Sumber lain (khalayak) menjelaskan bahwa kata ‘pengemis’ dan ‘mengemis’ berasal dari kata dasar ‘emis’. Dicontohkan pembentukan kata ‘pengemis’ itu dengan menganalogikan dengan kata dasar ‘edar’ yang mendapat imbuhan ‘pe’, sehingga terbentuk kata ‘pengedar’. Dengan contoh seperti itu, maka kata ‘pengemis’ dan ‘mengemis’ merupakan kata jadian yang terdiri dari awalan ‘pe’ + (kata dasar) ‘emis’. Begitu pula dengan kata kerja ‘mengemis’, terbentuk dari imbuhan ‘me’ + (kata dasar) ‘emis’.
Dengan demikian jika melihat konstruksi katanya, maka kata pengemis merupakan kata benda. Menurut fungsinya, sebuah kata dasar bila mendapat imbuhan ‘pe’ maka akan membentuk kata benda.

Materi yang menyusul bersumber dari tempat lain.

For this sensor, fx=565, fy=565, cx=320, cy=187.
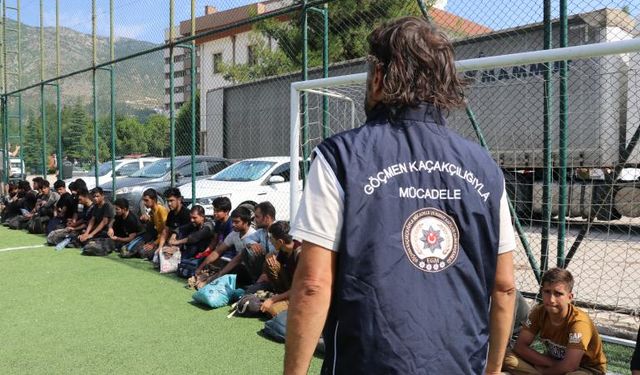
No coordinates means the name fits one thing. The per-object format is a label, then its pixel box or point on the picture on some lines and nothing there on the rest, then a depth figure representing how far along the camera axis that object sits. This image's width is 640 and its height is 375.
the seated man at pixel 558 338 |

Dengan demikian kata ‘pengemis’ merupakan gabungan kata kerja yang mendapat awalan ‘pe’ sehingga terbentuk kata ‘pengemis’ yang merujuk pada orang yang melakukan kegiatan mengemis.
Dalam perkembangannya kata ‘pengemis’ juga mengalami pergeseran makna. Di mana kegiatan mengemis dijadikan sebagai lahan untuk mendapatkan keuntungan finansial sebagai sebuah profesi. Sehingga pengemis diartikan sebagai “profesi yang sengaja menimbulkan belas kasih atau mengancam orang lain sehingga diberikan uang” (kompasiana.com).
Intinya mengemis adalah kegiatan untuk mendapatkan penghasilan dengan jalan meminta-minta di muka umum dengan berbagai cara dan kedok untuk mengharapkan belas kasih orang lain. Orang yang melakukan kegiatan mengemis inilah yang disebut pengemis.
Di kota-kota besar merupakan sebuah pemandangan yang lumrah bila melihat orang-orang yang berpakaian lusuh dan sangat bersahaja, bahkan berpura-pura nelangsa di tempat-tempat umum, berusaha tampil lugu dan mengiba-iba agar orang di sekitarnya menaruh welas kasih kemudian memberikan ‘sumbangan’ kepada mereka. Ada yang memang benar-benar secara kodrat fisik tidak mampu lagi berusaha menghasilkan sesuatu melalui sebuah pekerjaan normal. Dengan kondisi seperti itu maka untuk memenuhi kebutuhan hidupnya, satu-satunya cara yang mungkin dapat dilakukannya adalah dengan jalan mengemis.
Kondisi tersebut mungkin masih dapat dimaklumi. Tapi faktanya kegiatan mengemis dalam perkembangan telah mengalami ‘revitalisasi’. Maksud saya sengaja dimanfaatkan oleh orang-orang ‘kreatif’ untuk mendapatkan keuntungan tanpa harus berpeluh keringat melalui pekerjaan yang terhormat. Mungkin karena, melihat ‘prospek’ yang sangat menjanjikan sehingga ada orang yang bermental kemaruk, memanfaatkan momentum itu untuk mendapatkan keuntungan. Malah ‘profesi’ ini juga dijalankan secara terorganisir, di mana orang-orang ‘kreatif’ tersebut sengaja mengkoordinir dan memanfaatkan beberapa atau sebagian orang untuk mengemis, lalu mereka yang menikmati hasilnya.
‘Orang suruhan’ ini hanya berfungsi sebagai pekerja yang diberi imbalan tergantung berapa rupiah yang dapat dia kumpulkan dalam sehari. Mereka yang dimanfaatkan sebagai ‘orang suruhan’ ini terutama adalah anak-anak dan kaum perempuan (ibu-ibu/emak-emak dan nenek-nenek). Kelompok usia dan jenis kelamin inilah yang paling rentan dimanfaatkan dan dikadali oleh ‘orang kreatif’ itu.